Sie haben also alle einzeln am Buch geschrieben?
An den einzelnen Kapiteln schon, aber wir haben uns intensiv abgesprochen und die Geschichte zusammen entwickelt. Ausserdem mussten wir darauf achten, dass die Chronologie und die Logik des Romans stimmen. Es gibt Szenen, die aus der Sicht von zwei Personen erzählt werden, da galt es, Widersprüche zu vermeiden.
Sie schreiben in der Regel wissenschaftliche und keine literarischen Texte. Gibt es grosse Unterschiede? Wie sind Sie damit umgegangen?

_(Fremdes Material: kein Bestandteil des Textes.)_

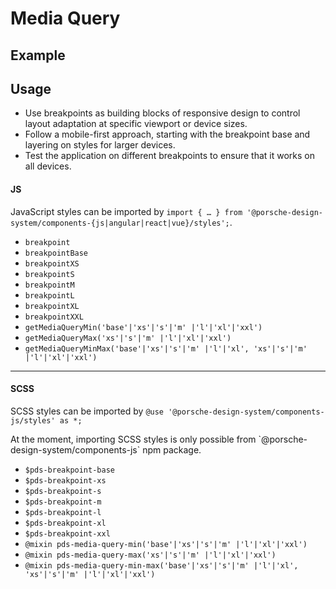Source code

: # Media Query

<TableOfContents></TableOfContents>

## Example

<Playground :frameworkMarkup="codeExample" :externalStackBlitzDependencies="['styled-components']">
  <ExampleStylesMediaQuery />
</Playground>

## Usage

- Use breakpoints as building blocks of responsive design to control layout adaptation at specific viewport or device
  sizes.
- Follow a mobile-first approach, starting with the breakpoint base and layering on styles for larger devices.
- Test the application on different breakpoints to ensure that it works on all devices.

#### JS

JavaScript styles can be imported by
`import { … } from '@porsche-design-system/components-{js|angular|react|vue}/styles';`.

- `breakpoint`
- `breakpointBase`
- `breakpointXS`
- `breakpointS`
- `breakpointM`
- `breakpointL`
- `breakpointXL`
- `breakpointXXL`
- `getMediaQueryMin('base'|'xs'|'s'|'m' |'l'|'xl'|'xxl')`
- `getMediaQueryMax('xs'|'s'|'m' |'l'|'xl'|'xxl')`
- `getMediaQueryMinMax('base'|'xs'|'s'|'m' |'l'|'xl', 'xs'|'s'|'m' |'l'|'xl'|'xxl')`

---

#### SCSS

SCSS styles can be imported by `@use '@porsche-design-system/components-js/styles' as *;`

<p-inline-notification heading="Important note" state="warning" persistent="true">
 At the moment, importing SCSS styles is only possible from `@porsche-design-system/components-js` npm package.
</p-inline-notification>

- `$pds-breakpoint-base`
- `$pds-breakpoint-xs`
- `$pds-breakpoint-s`
- `$pds-breakpoint-m`
- `$pds-breakpoint-l`
- `$pds-breakpoint-xl`
- `$pds-breakpoint-xxl`
- `@mixin pds-media-query-min('base'|'xs'|'s'|'m' |'l'|'xl'|'xxl')`
- `@mixin pds-media-query-max('xs'|'s'|'m' |'l'|'xl'|'xxl')`
- `@mixin pds-media-query-min-max('base'|'xs'|'s'|'m' |'l'|'xl', 'xs'|'s'|'m' |'l'|'xl'|'xxl')`

<script lang="ts">
import Vue from 'vue';
import Component from 'vue-class-component';
import { getStylesMediaQueryCodeSamples } from '@porsche-design-system/shared';
import { adjustSelectedFramework } from '@/utils';
import ExampleStylesMediaQuery from '@/pages/patterns/styles/example-media-query.vue';

@Component({
  components: {
    ExampleStylesMediaQuery
  },
})
export default class Code extends Vue {
  codeExample = getStylesMediaQueryCodeSamples();

  public mounted(): void {
    adjustSelectedFramework(this.codeExample);
  }
}
</script>
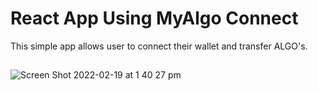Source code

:# React App Using MyAlgo Connect

This simple app allows user to connect their wallet and transfer ALGO's.

## 

![Screen Shot 2022-02-19 at 1 40 27 pm](https://user-images.githubusercontent.com/73086339/154782953-57b84ee4-e947-45ba-a03f-8633a4f21138.png)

Wir wurden in diesem Prozess unterstützt von Urs Hardegger, der selbst Romanautor ist, und von Melanie Gerber, der Verlagslektorin. Wir mussten lernen, uns stärker in das Innenleben der Figuren zu versetzen, als es beim wissenschaftlichen Schreiben der Fall ist. Wichtig war auch, szenischer zu schreiben, damit für die Leser:innen Bilder entstehen: Wie sieht es zum Beispiel in der Wohnung von Wernis Familie aus? Welche Möbel stehen da, was machen die Figuren? Auch Dialoge zu schreiben, war neu für uns.